The Japanese government has drafted a new set of labelling guidelines specifically targeted at regulating foods and beverages sold online, with emphasis on the
displaying of expiration dates and food allergens.
The initiative is being overseen by Japan’s Consumer Affairs Agency (CAA) in response to the rapid rise of
online platform sales in recent years, fuelled by the COVID-19 pandemic.
The guidelines were based on a survey conducted by the CAA in Japan last year to understand consumer
requirements and any discrepancies between foods and beverages sold via e-commerce and the actual
conditions of these upon arrival.
“In recent years, food product purchases via e-commerce sites have been steadily increasing, a trend accelerated by the COVID-19 pandemic ? but on the other hand, food labelling standards in Japan do not cover the display and publishing of food-related information on these websites,” said the CAA via a formal statement,
“Current food labelling standards in Japan only cover the information labelled on the physical containers and packaging of food and beverage products, and as a result of this there have been big discrepancies found between the information on the actual products and that published on the websites [on several occasions].”
“Based on these concerns, CAA has conducted [several] studies into this issue and developed this handbook of guidelines to provide a standard set of directions for this information to be published, so as to ensure consumers receive accurate information and food safety is assured for all.”
The agency stressed that a variety of recommended labelling options have been provided in the guidelines, and food firms are advised to use the ones that can best apply to their products.
Two particular areas of concern highlighted in the guidelines were how to clearly display expiration dates online, as well as how to accurately inform consumers about food allergens in the products.
“Providing expiration date information online is more challenging than putting the date on the actual packaging, as this could differ based on the logistics of delivery and the batch differences between when the product was listed online versus when it is ordered confirmed for delivery as multiple batches tend to be mixed, received and shipped,” said CAA.
“As such, when listing such deadlines on the site, firms are advised to focus on the time remaining for
consumption - it would of course be best if able to put a specific date up that is accurate, but given the logistical difficulty, there are other potential options too.
“For instance, on the online platform they can give consumers guarantees that the products sold will be good for consumption for a certain number of days from the date of delivery, stating ‘Arrival date + x number of days’ guaranteed fresh’ or ‘We will only deliver products that can last for more than x days to you’.”

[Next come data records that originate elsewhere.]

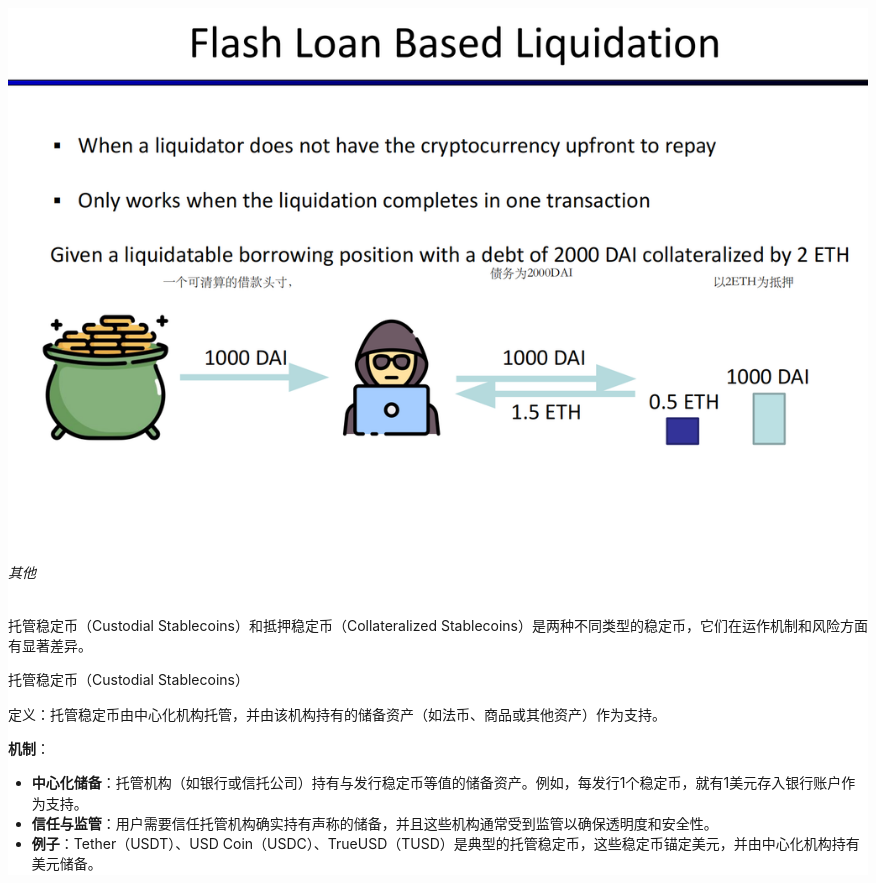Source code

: 

![](../img/block_s_103.png)















###### 其他

托管稳定币（Custodial Stablecoins）和抵押稳定币（Collateralized Stablecoins）是两种不同类型的稳定币，它们在运作机制和风险方面有显著差异。





托管稳定币（Custodial Stablecoins）

定义：托管稳定币由中心化机构托管，并由该机构持有的储备资产（如法币、商品或其他资产）作为支持。



**机制**：

- **中心化储备**：托管机构（如银行或信托公司）持有与发行稳定币等值的储备资产。例如，每发行1个稳定币，就有1美元存入银行账户作为支持。
- **信任与监管**：用户需要信任托管机构确实持有声称的储备，并且这些机构通常受到监管以确保透明度和安全性。
- **例子**：Tether（USDT）、USD Coin（USDC）、TrueUSD（TUSD）是典型的托管稳定币，这些稳定币锚定美元，并由中心化机构持有美元储备。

There are also options for foods with long shelf lives (e.g. preserved or canned products) to display less
specific best-by dates of ‘180 days’ or ‘two months frozen’, or foods that are produced at a specific date for festive seasons e.g. Christmas cakes to display expiration dates back-calculated from date of manufacture, amongst others.
Another area of focus is food allergens, and for this the firms have been advised to focus on making
allergen display notices as obvious and noticeable as possible, whether by using stand-out text or by using graphics.
“The use of prominent lettering (bold, underline, etc.) or creating specific lists to display on the website are a good way to warn consumers of allergens in the product,” said the agency.
“We also encourage more illustrative displays, e.g. showing illustrations of allergens and colouring in only the allergens that apply, or using both text and illustrations together to make this even clearer which is even easier for consumers to understand.”
CAA has opened up the draft guidelines for comment, and the industry may do so via any of the methods listed here.
Soon to be international
The CAA also highlighted that similar standards are also being discussed at an international level, and this move by Japan is a pre-emptive one to assure it stays in line, or even slightly ahead, of international changes.
“The Codex Alimentarius Committee which establishes international standards for foods is also currently
discussing the formulation of standards related to the publishing of food information on e-commerce sites, [so] Japan is not alone in doing this,” stated CAA.
“In addition, [the continuous rise in e-commerce prominence] means that such information is expected to be regulated some time in the future, and for that reason Japan may review these guidelines from time to time to stay consistent with international standards.”